The fourth was the key part of the game. Tied 1-1 after that flare by Edman, Paul DeJong singled and Harrison Bader walked, loading the bases with two outs. If the bullpen was stronger, you wonder if Mike Shildt would have pinch-hit for Adam Wainwright there, even though he had a fairly low pitch count. As much as Wainwright has had some offensive prowess in the past, he seems to have lost it with the year of the DH last season. The at-bat probably turned on pitch 2, which was called a strike even though it looked to be just outside. If Wainwright gets up 2-0, maybe he gets something to hit. Instead, he waved at two pitches nowhere close after that and the threat was gone.
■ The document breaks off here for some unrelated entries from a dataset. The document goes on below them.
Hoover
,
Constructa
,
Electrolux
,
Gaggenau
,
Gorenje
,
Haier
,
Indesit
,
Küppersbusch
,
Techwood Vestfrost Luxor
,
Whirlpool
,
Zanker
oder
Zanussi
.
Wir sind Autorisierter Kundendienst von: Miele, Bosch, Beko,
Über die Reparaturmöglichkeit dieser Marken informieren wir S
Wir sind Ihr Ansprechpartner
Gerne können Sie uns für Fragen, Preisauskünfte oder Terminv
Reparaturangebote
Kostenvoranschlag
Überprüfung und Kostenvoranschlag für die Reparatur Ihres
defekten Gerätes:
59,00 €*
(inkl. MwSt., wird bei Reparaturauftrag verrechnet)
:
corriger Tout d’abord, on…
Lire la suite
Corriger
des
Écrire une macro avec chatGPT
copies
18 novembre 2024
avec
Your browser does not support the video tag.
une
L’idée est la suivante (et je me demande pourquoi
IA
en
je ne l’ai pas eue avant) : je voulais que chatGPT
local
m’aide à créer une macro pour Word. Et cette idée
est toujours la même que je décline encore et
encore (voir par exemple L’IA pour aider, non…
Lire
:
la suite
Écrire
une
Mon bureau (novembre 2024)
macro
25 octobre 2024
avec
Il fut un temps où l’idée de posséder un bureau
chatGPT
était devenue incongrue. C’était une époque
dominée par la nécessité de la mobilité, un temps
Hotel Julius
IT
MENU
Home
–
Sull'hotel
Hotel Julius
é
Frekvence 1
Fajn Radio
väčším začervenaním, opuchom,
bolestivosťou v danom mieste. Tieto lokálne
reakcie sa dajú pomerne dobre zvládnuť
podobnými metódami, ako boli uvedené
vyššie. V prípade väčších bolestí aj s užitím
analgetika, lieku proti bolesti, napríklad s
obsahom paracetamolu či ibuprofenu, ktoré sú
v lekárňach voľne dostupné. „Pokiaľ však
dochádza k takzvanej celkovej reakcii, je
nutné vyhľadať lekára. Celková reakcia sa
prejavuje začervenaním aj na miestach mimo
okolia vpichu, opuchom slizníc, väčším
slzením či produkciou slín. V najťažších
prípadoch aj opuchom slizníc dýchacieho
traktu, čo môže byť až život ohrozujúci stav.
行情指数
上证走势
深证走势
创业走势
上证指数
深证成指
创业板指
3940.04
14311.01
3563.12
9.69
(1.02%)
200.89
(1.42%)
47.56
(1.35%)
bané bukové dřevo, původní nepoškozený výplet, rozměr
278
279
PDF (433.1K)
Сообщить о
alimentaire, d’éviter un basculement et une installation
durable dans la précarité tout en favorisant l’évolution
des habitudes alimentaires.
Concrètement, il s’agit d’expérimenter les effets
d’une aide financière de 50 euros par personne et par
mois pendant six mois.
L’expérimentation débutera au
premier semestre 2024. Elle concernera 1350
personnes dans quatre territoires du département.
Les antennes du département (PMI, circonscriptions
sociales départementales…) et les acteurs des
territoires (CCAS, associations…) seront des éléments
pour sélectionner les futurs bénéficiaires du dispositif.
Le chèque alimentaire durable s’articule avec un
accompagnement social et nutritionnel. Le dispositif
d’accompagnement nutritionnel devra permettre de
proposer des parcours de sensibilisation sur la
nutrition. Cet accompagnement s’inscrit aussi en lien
However, it’s the Cardinal bullpen. Even fully rested, it’s not something you really want to test over five innings if you can. The Cardinals used their two newest arms, Luis Garcia and T.J. McFarland, as the first two out of the gate when Wainwright left. Garcia struck out the first batter he faced, then gave up back-to-back singles. McFarland was then called on and got a grounder to Nolan Arenado, who could get the lead runner but was unable to turn a double play. That wound up being key because then Mike Yastrzemski hit his second homer of the night right after, making it 7-1.
All in all, it was a 2007 kinda game, it seemed. Even with all the pitching issues, we have to give the Goat to Dylan Carlson, who went 0-5 and struck out four times in his leadoff spot. There was hope that the break would give him a chance to recharge and come back out strong. That didn’t seem to be the case last night. It has been 15 games since Carlson hit a home run. In that span, he’s hitting .194/.275/.274. It may be time to revisit him in the leadoff spot. Since Harrison Bader returned (10 games, so take it for what it’s worth) he’s got a line of .297/.366/.514. If that’s not a small-sample issue, putting him in front of Goldschmidt and Arenado could be just what this team needs.
While it didn’t wind up mattering, since he neither drove in a run or scored, I’ll give the Hero to Paul DeJong for his three hit night. In his last 15 games (12 starts over that span) he’s got a .349/.451/.674 line. Is that a function of a little more rest and being lower in the lineup? Is it just a small sample? I don’t know. If he’s going to keep this up, though, maybe a lineup of:
I think I’d give that a whirl for a few games. However, there are many good reasons why I’m not the manager.
Kwang Hyun Kim on the bump tonight. Probably going to be another low-scoring affair so hopefully the Cards get one more than the Giants do!